In February, the Lord Chancellor, Liz Truss, announced the rate would be cut from 2.5% to -0.75%, (an actual increase of 3.25%) a move that shocked many in the insurance industry.
Russell Corbould-Warren, Head of Technical Underwriting at Zurich Municipal commented: “... a drop to -0.75% was significantly further than we had anticipated. Even a small difference in the discount rate will make a significant difference for claimants, customers and insurers.”
The new rate applies to all claims settled after 20 March 2017 and is already starting to have an impact. The reserve for a recent private motor personal injury claim of £9m had to be increased to £22m following the Ogden rate change, and the award made to a seven-year old boy who suffered a catastrophic injury to his spine rose from £10m to £22.7m.

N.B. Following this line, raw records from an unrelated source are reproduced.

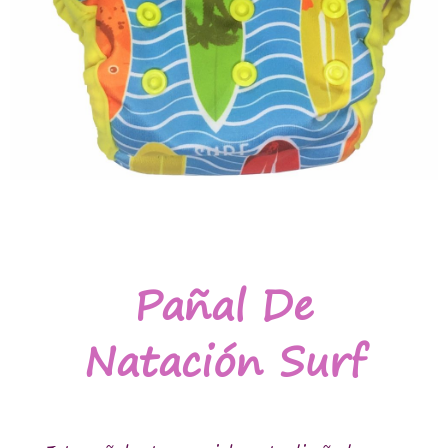
Pañal De
Natación Surf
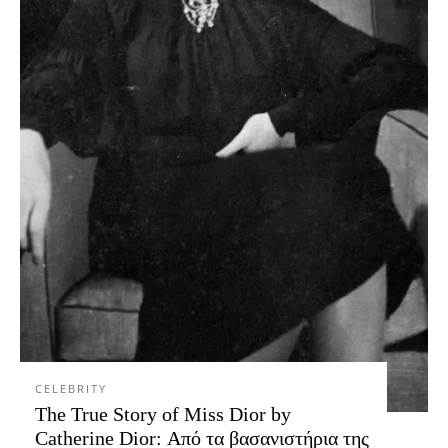
CELEBRITY
The True Story of Miss Dior by
Catherine Dior: Από τα βασανιστήρια της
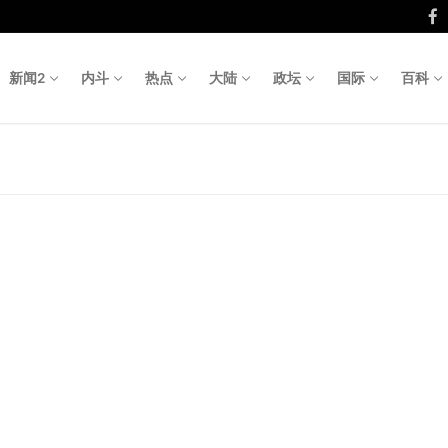
新闻2
内斗
热点
大陆
政坛
国际
百科
Search fo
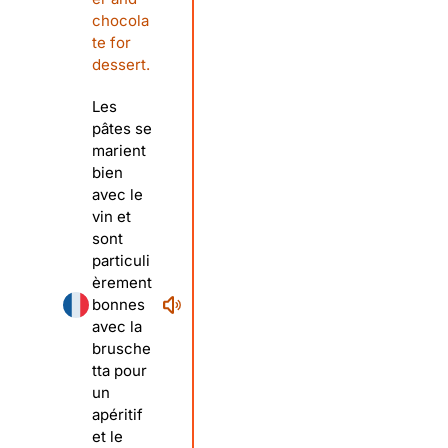
chocola
te for
dessert.
Les
pâtes se
marient
bien
avec le
vin et
sont
particuli
èrement
bonnes
avec la
brusche
tta pour
un
apéritif
et le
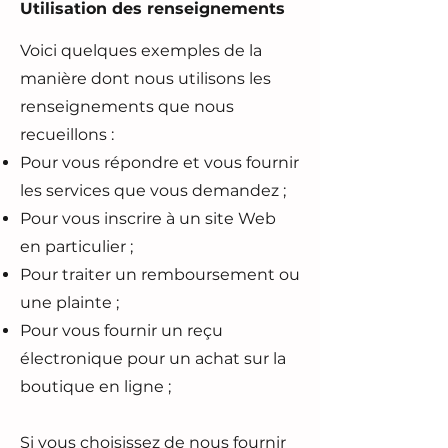
Utilisation des renseignements
Voici quelques exemples de la
manière dont nous utilisons les
renseignements que nous
recueillons :
Pour vous répondre et vous fournir
les services que vous demandez ;
Pour vous inscrire à un site Web
en particulier ;
Pour traiter un remboursement ou
une plainte ;
Pour vous fournir un reçu
électronique pour un achat sur la
boutique en ligne ;
Si vous choisissez de nous fournir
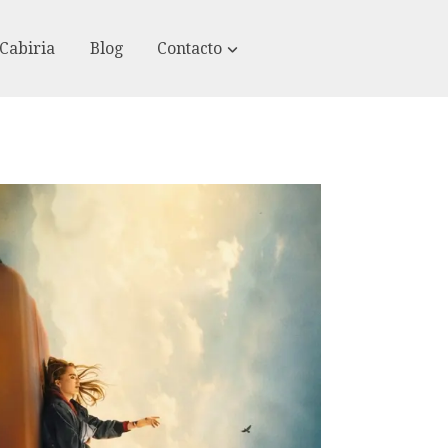
Cabiria
Blog
Contacto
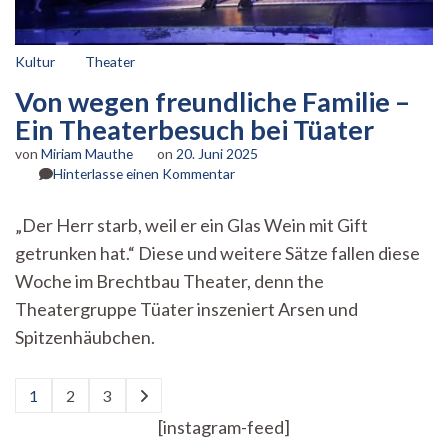
Kultur
Theater
Von wegen freundliche Familie –
Ein Theaterbesuch bei Tüater
von
Miriam Mauthe
on
20. Juni 2025
zu
Hinterlasse einen Kommentar
Von
wegen
„Der Herr starb, weil er ein Glas Wein mit Gift
freundliche
getrunken hat.“ Diese und weitere Sätze fallen diese
Familie
–
Woche im Brechtbau Theater, denn the
Ein
Theatergruppe Tüater inszeniert Arsen und
Theaterbesuch
bei
Spitzenhäubchen.
Tüater
Seitennummerierung
1
2
3
Seite
Seite
Seite
der
[instagram-feed]
Beiträge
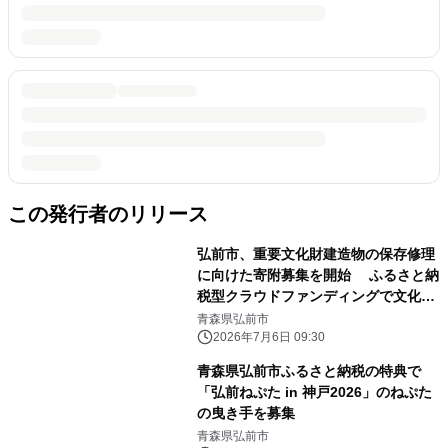
この発行者のリリース
弘前市、重要文化財建造物の保存修理
に向けた寄附募集を開始 ふるさと納
税型クラウドファンディングで文化財
を未来へつなぐ
青森県弘前市
2026年7月6日 09:30
青森県弘前市ふるさと納税の特典で
「弘前ねぷた in 神戸2026」のねぷた
の曳き手を募集
青森県弘前市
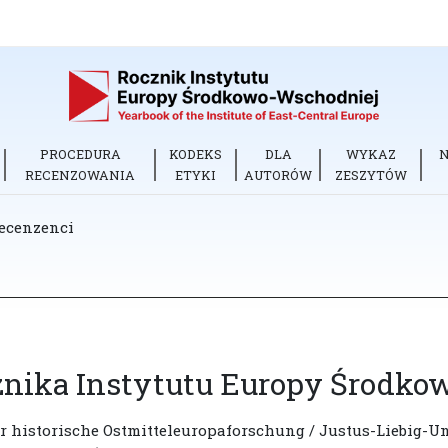
PROCEDURA
KODEKS
DLA
WYKAZ
RECENZOWANIA
ETYKI
AUTORÓW
ZESZYTÓW
ecenzenci
znika Instytutu Europy Środko
ür historische Ostmitteleuropaforschung / Justus-Liebig-U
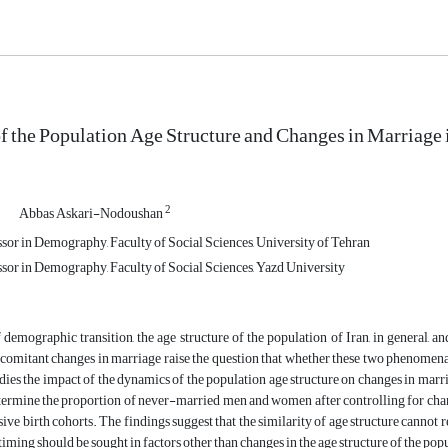
 the Population Age Structure and Changes in Marriage i
1
2
Abbas Askari-Nodoushan
ssor in Demography, Faculty of Social Sciences, University of Tehran
ssor in Demography, Faculty of Social Sciences, Yazd University
f demographic transition, the age structure of the population of Iran, in general, a
omitant changes in marriage raise the question that whether these two phenomena a
udies the impact of the dynamics of the population age structure on changes in marri
termine the proportion of never-married men and women after controlling for chang
sive birth cohorts. The findings suggest that the similarity of age structure cannot
timing should be sought in factors other than changes in the age structure of the pop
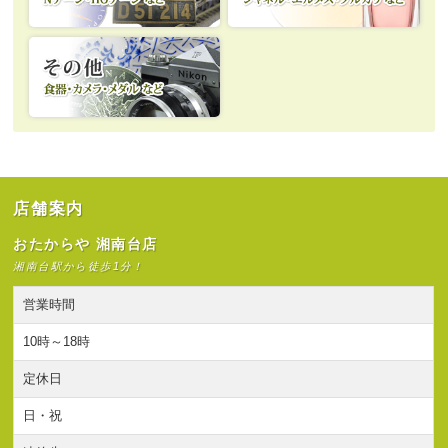
店舗案内
おたからや 湘南台店
湘南台駅から徒歩1分！
営業時間
10時～18時
定休日
日・祝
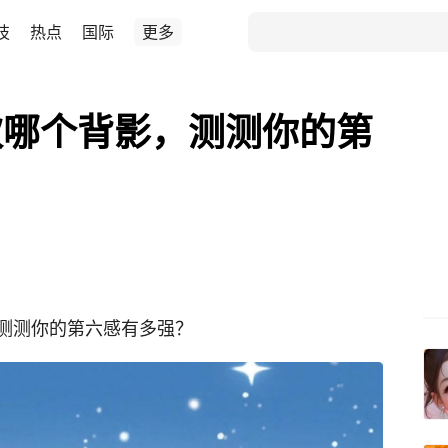
技
热点
国际
更多
欢哪个背影，测测你的第
测测你的第六感有多强？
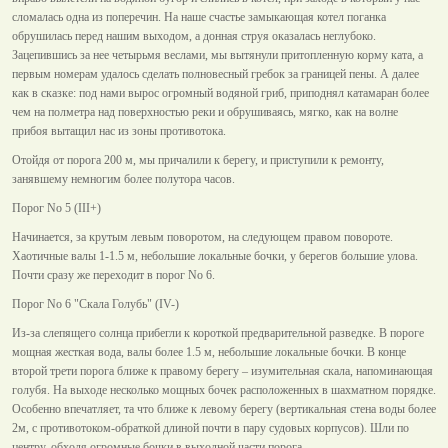
сломалась одна из поперечин. На наше счастье замыкающая котел поганка
обрушилась перед нашим выходом, а донная струя оказалась неглубоко.
Зацепившись за нее четырьмя веслами, мы вытянули притопленную корму ката, а
первым номерам удалось сделать полновесный гребок за границей пены. А далее
как в сказке: под нами вырос огромный водяной гриб, приподнял катамаран более
чем на полметра над поверхностью реки и обрушиваясь, мягко, как на волне
прибоя вытащил нас из зоны противотока.
Отойдя от порога 200 м, мы причалили к берегу, и приступили к ремонту,
занявшему немногим более полутора часов.
Порог No 5 (III+)
Начинается, за крутым левым поворотом, на следующем правом повороте.
Хаотичные валы 1-1.5 м, небольшие локальные бочки, у берегов большие улова.
Почти сразу же переходит в порог No 6.
Порог No 6 "Скала Голубь" (IV-)
Из-за слепящего солнца прибегли к короткой предварительной разведке. В пороге
мощная жесткая вода, валы более 1.5 м, небольшие локальные бочки. В конце
второй трети порога ближе к правому берегу – изумительная скала, напоминающая
голубя. На выходе несколько мощных бочек расположенных в шахматном порядке.
Особенно впечатляет, та что ближе к левому берегу (вертикальная стена воды более
2м, с противотоком-обраткой длиной почти в пару судовых корпусов). Шли по
центру, обходя огромные бочки в выходной части порога.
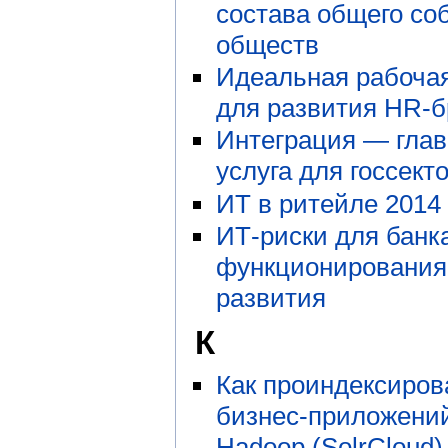
состава общего со
обществ
Идеальная рабоча
для развития HR-
Интеграция — глав
услуга для госсект
ИТ в ритейле 2014
ИТ-риски для банка
функционирования
развития
К
Как проиндексиров
бизнес-приложени
Hadoop (SolrCloud)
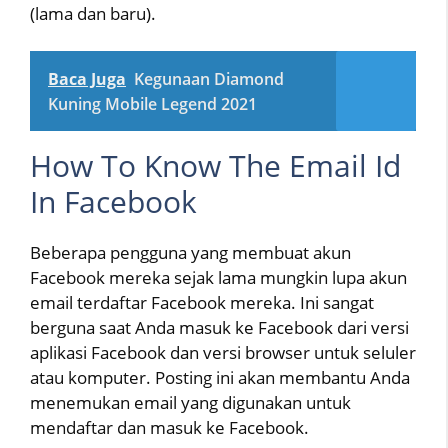
(lama dan baru).
Baca Juga
Kegunaan Diamond
Kuning Mobile Legend 2021
How To Know The Email Id
In Facebook
Beberapa pengguna yang membuat akun
Facebook mereka sejak lama mungkin lupa akun
email terdaftar Facebook mereka. Ini sangat
berguna saat Anda masuk ke Facebook dari versi
aplikasi Facebook dan versi browser untuk seluler
atau komputer. Posting ini akan membantu Anda
menemukan email yang digunakan untuk
mendaftar dan masuk ke Facebook.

As a result of the rate change, insurers are revisiting rating structures and applying increases, with larger rises applying to more susceptible risks. It is estimated comprehensive car insurance premiums will rise by £50 - £75, with young drivers facing possible increases of up to £1,000 and drivers over 65 facing rises of up to £300.
AXA estimate the overall additional cost to insurers for current claims will be £7bn, and thereafter £1.2bn annually. RSA say motor rates will rise by 10% overall, and liability rates by 6 - 7%, which will affect small businesses.
With higher premiums also compounded by the doubling of Insurance Premium Tax to 12% in the last 18 months, it means businesses are currently facing a ‘perfect storm’ of price increases.
As your broker, we can advise on how Ogden may affect your business. We have access to a number of products and markets that will give a choice of cover to suit your needs. Importantly the sooner you talk to us the more time we will have to tailor a proposal to cover all your risk needs.
In particular we suggest you review and adopt the most robust risk management culture possible. This may involve maintaining appropriate records and a procedure, recording meetings and decisions, ensuring personal protection equipment (PPE) is used where necessary and that access to premises is appropriately managed and controlled. Such a good risk management approach will protect and minimise the probability of a serious claim occurring, thus ensuring the best possible terms can be negotiated with underwriters.
Because of Ogden, premium increases for many seem unavoidable, but we will always work on your behalf to secure the optimum value in terms of coverage, quality of service and price.